И задержала их надолго. А когда они в конце концов ушли, мир показался мне ещё более неуютным и холодным, чем прежде. Я снова стала плакать. Опять пришла дежурная, усадила меня к себе на колени, говорила что-то доброе, но я не унималась. Тогда девочка, лежавшая в нашей палате, сказала слабым голосом:
- Ну чего ты плачешь? Поправишься - и ладно. Если бы мне сказали, что я выздоровлю, я бы целый год лежала и не пикнула.
Слёзы мигом высохли. Мне стало очень жаль девочку - столько было отчаяния в её тихих словах.
С мамой мы виделись и разговаривали ежедневно - через окно. Самочувствие моё и настроение с каждым днём улучшались.
Наступила веска. Сначала я обратила внимание на дерево за окном: набухли почки. Потом заметила, как цветок в горшке пошёл в рост. А у меня появился аппетит: я съедала всё, что давали нам в больнице, и всё, что привозила мама.
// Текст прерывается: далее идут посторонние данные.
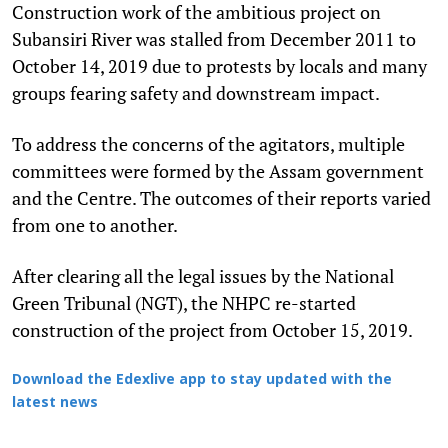
Construction work of the ambitious project on
Subansiri River was stalled from December 2011 to
October 14, 2019 due to protests by locals and many
groups fearing safety and downstream impact.
To address the concerns of the agitators, multiple
committees were formed by the Assam government
and the Centre. The outcomes of their reports varied
from one to another.
After clearing all the legal issues by the National
Green Tribunal (NGT), the NHPC re-started
construction of the project from October 15, 2019.
Download the Edexlive app to stay updated with the
latest news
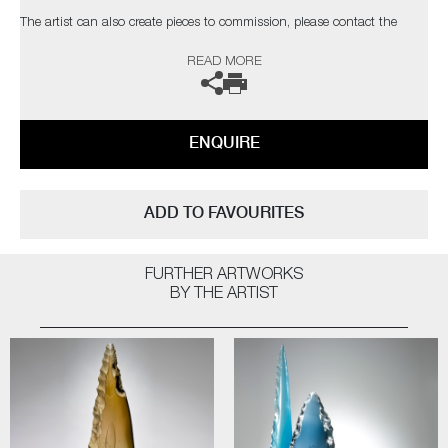
The artist can also create pieces to commission, please contact the
gallery for further information.
READ MORE
ENQUIRE
ADD TO FAVOURITES
FURTHER ARTWORKS
BY THE ARTIST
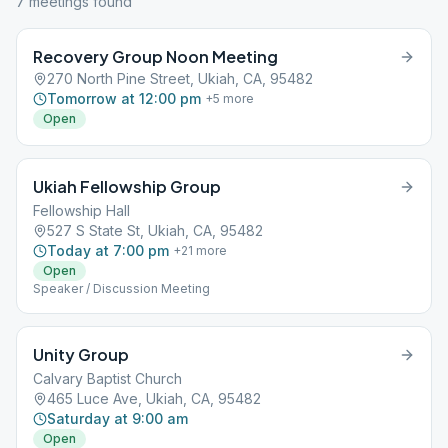
7
meeting
s
found
Recovery Group Noon Meeting
270 North Pine Street, Ukiah, CA, 95482
Tomorrow at 12:00 pm
+
5
more
Open
Ukiah Fellowship Group
Fellowship Hall
527 S State St, Ukiah, CA, 95482
Today at 7:00 pm
+
21
more
Open
Speaker / Discussion Meeting
Unity Group
Calvary Baptist Church
465 Luce Ave, Ukiah, CA, 95482
Saturday at 9:00 am
Open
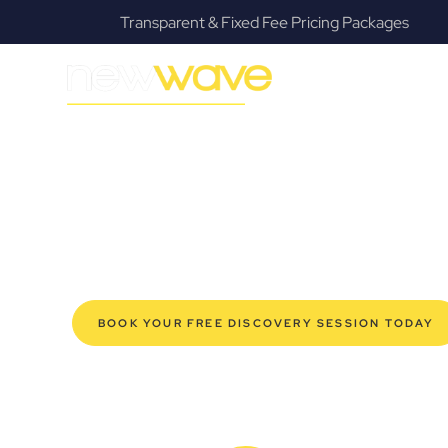
Transparent & Fixed Fee Pricing Packages
MODERN, JARGON-FREE LEGAL ADVICE FOR BUSIN
Gaythorne Co
SERVIC
Navigating the complexities of business law in Gaythor
Law offers a refreshing alternative to traditional firms, 
for modern Gaythorne business owners. Whether you’re 
established enterprise, our expert commercial lawyers
safeguard your interests, and make informed decisions 
new era of legal partnership that truly understands y
BOOK YOUR FREE DISCOVERY SESSION TODAY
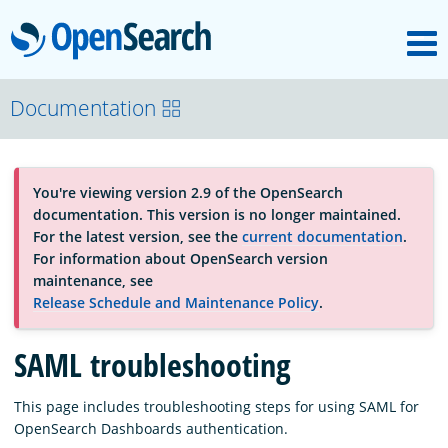
M
OpenSearch
About
Documentation
Platform
You're viewing version 2.9 of the OpenSearch
documentation. This version is no longer maintained.
Community
For the latest version, see the
current documentation
.
For information about OpenSearch version
maintenance, see
Documentation
Release Schedule and Maintenance Policy
.
SAML troubleshooting
Blog
This page includes troubleshooting steps for using SAML for
OpenSearch Dashboards authentication.
Download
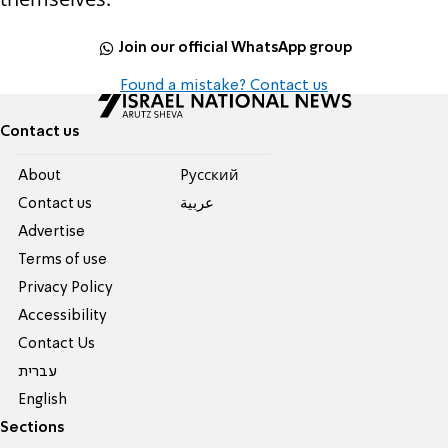
Join our official WhatsApp group
Found a mistake? Contact us
Contact us
About
Pусский
Contact us
عربية
Advertise
Terms of use
Privacy Policy
Accessibility
Contact Us
עברית
English
Sections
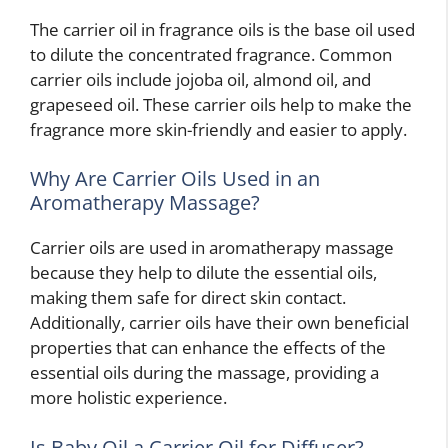
The carrier oil in fragrance oils is the base oil used
to dilute the concentrated fragrance. Common
carrier oils include jojoba oil, almond oil, and
grapeseed oil. These carrier oils help to make the
fragrance more skin-friendly and easier to apply.
Why Are Carrier Oils Used in an
Aromatherapy Massage?
Carrier oils are used in aromatherapy massage
because they help to dilute the essential oils,
making them safe for direct skin contact.
Additionally, carrier oils have their own beneficial
properties that can enhance the effects of the
essential oils during the massage, providing a
more holistic experience.
Is Baby Oil a Carrier Oil for Diffuser?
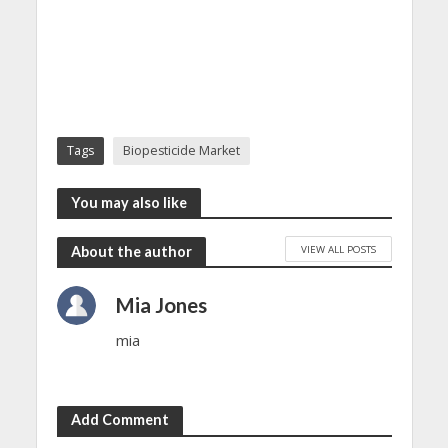
Tags
Biopesticide Market
You may also like
VIEW ALL POSTS
About the author
Mia Jones
mia
Add Comment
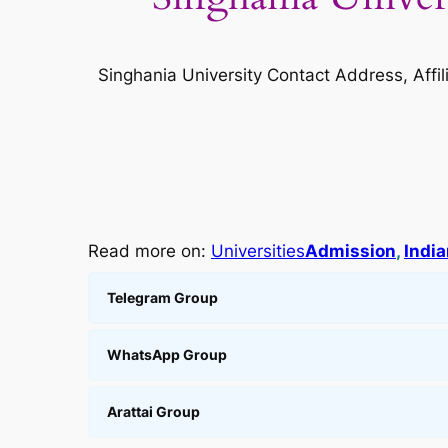
Singhania University Contact Address, Affi
Read more on:
Universities
Admission
, 
India
Telegram Group
WhatsApp Group
Arattai Group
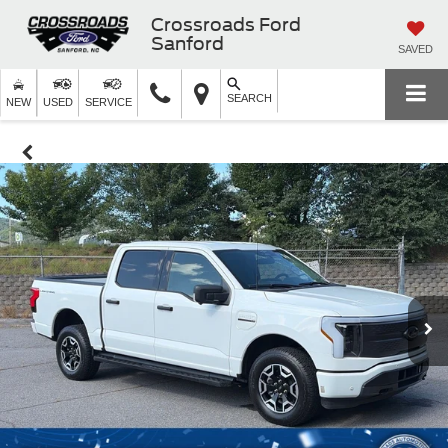
Crossroads Ford
Sanford
SAVED
SEARCH
NEW
USED
SERVICE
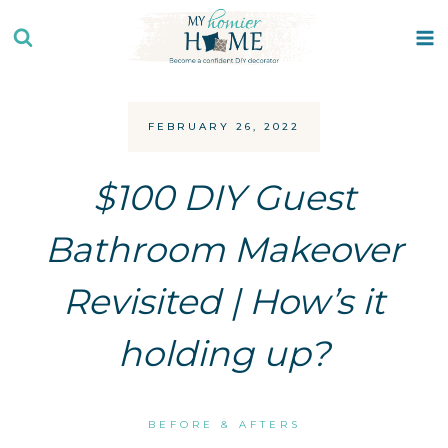
Skip
to
content
FEBRUARY 26, 2022
$100 DIY Guest
Bathroom Makeover
Revisited | How’s it
holding up?
BEFORE & AFTERS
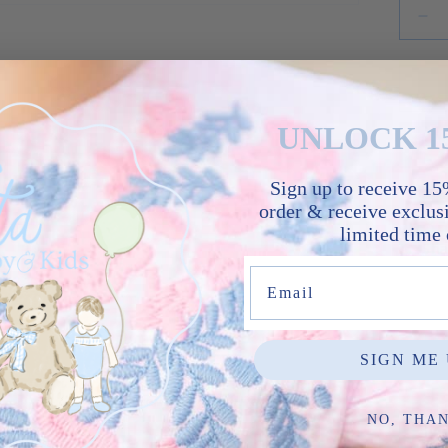
UNLOCK 1
Sign up to receive 15%
order & receive exclusi
limited time 
Sha
Email
SIGN ME 
No reviews yet, write one now?
NO, THA
(Opens
Write a Review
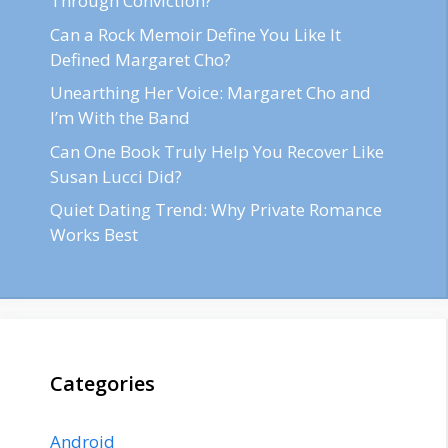
Through Conviction?
Can a Rock Memoir Define You Like It
Defined Margaret Cho?
Unearthing Her Voice: Margaret Cho and
I’m With the Band
Can One Book Truly Help You Recover Like
Susan Lucci Did?
Quiet Dating Trend: Why Private Romance
Works Best
Categories
Android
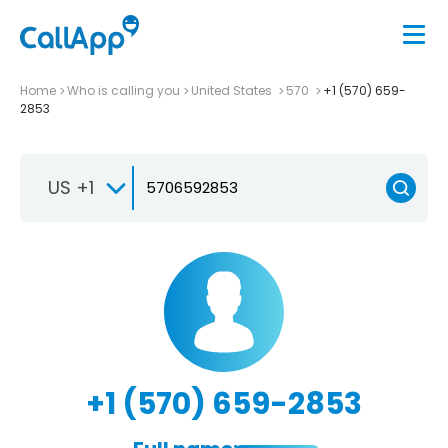
Home
Who is calling you
United States
570
+1 (570) 659-
2853
US +1
+1 (570) 659-2853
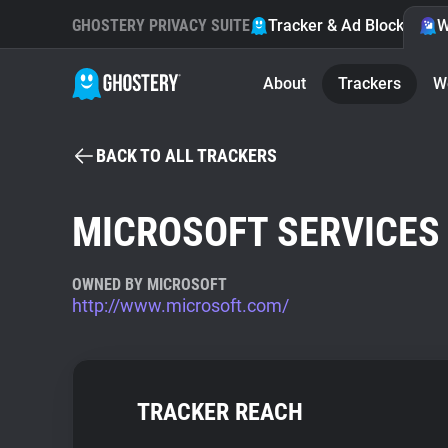
GHOSTERY PRIVACY SUITE
Tracker & Ad Blocker
W
About
Trackers
W
BACK TO ALL TRACKERS
MICROSOFT SERVICES
OWNED BY MICROSOFT
http://www.microsoft.com/
TRACKER REACH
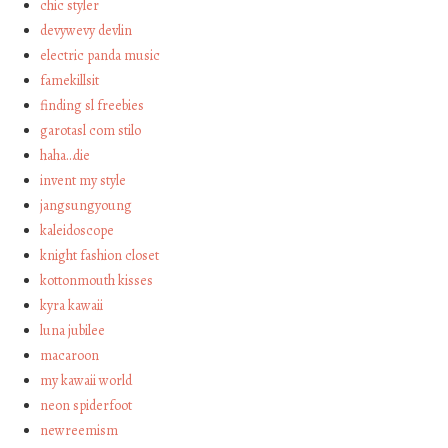
chic styler
devywevy devlin
electric panda music
famekillsit
finding sl freebies
garotasl com stilo
haha…die
invent my style
jangsungyoung
kaleidoscope
knight fashion closet
kottonmouth kisses
kyra kawaii
luna jubilee
macaroon
my kawaii world
neon spiderfoot
newreemism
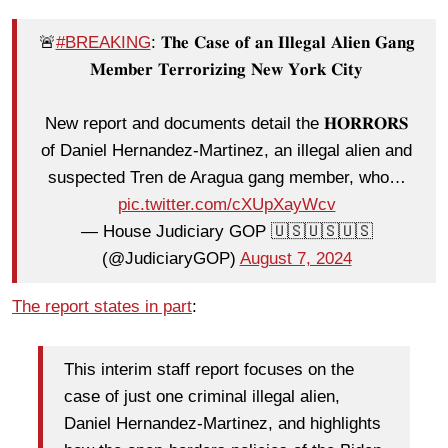
🚨
#BREAKING
: 𝐓𝐡𝐞 𝐂𝐚𝐬𝐞 𝐨𝐟 𝐚𝐧 𝐈𝐥𝐥𝐞𝐠𝐚𝐥 𝐀𝐥𝐢𝐞𝐧 𝐆𝐚𝐧𝐠
𝐌𝐞𝐦𝐛𝐞𝐫 𝐓𝐞𝐫𝐫𝐨𝐫𝐢𝐳𝐢𝐧𝐠 𝐍𝐞𝐰 𝐘𝐨𝐫𝐤 𝐂𝐢𝐭𝐲
New report and documents detail the 𝐇𝐎𝐑𝐑𝐎𝐑𝐒
of Daniel Hernandez-Martinez, an illegal alien and
suspected Tren de Aragua gang member, who…
pic.twitter.com/cXUpXayWcv
— House Judiciary GOP 🇺🇸🇺🇸🇺🇸
(@JudiciaryGOP)
August 7, 2024
The report states in part
:
This interim staff report focuses on the
case of just one criminal illegal alien,
Daniel Hernandez-Martinez, and highlights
Я полюбила смотреть на улицу. Раньше город пугал меня, а теперь притягивал. Часами гляди - не надоест. По улице проезжали машины, реже арбы. Шли женщины с сумками и исчезали в дверях магазинов. Тяжело волоча ноги, тащилась какая-то старушка. Куда она? На базар? Русские девочки в коротеньких платьицах, держась за руки мам, быстро-быстро перебирали ногами, чтобы не отстать. Проходили туркмены в огромных овчинных папахах. Сельские туркменки ехали на осликах. Особенно многолюдной становилась улица под вечер, когда заканчивался рабочий день.
Больничные ночи тоже не казались мне теперь мучительно долгими - я спала без просыпу.
Соседке моей вдруг стало хуже. Тело её опухло, а личико заострилось, под глазами появилась чернота. Глаза как ямки. Она ничего не ела, дышала с хрипом. Доктора почти не отходили от неё, и много раз в день медсестра поднимала шприц иголкой вверх - делала укол. А девочка молчала, уставившись в одну точку.
В тот вечер она стала задыхаться. Принесли кислородную подушку. Уколы, видно, не помогали больше. Когда я засыпала, вокруг её кровати стояли врачи.
Проснулась я, едва начало светать. Дерево под окном темнело ветвями на фоне бледного неба. Я взглянула в тот угол, где лежала девочка. Её не было, и постель унесли, только стояла голая железная кровать. Сердце моё забилось от ужаса… Я знала, что девочке плохо, но не думала, что она умрёт, верила: доктора обязательно спасут её.
Другая моя соседка, русская женщина, сидела в постели и беззвучно плакала, прижимая к груди ребёночка.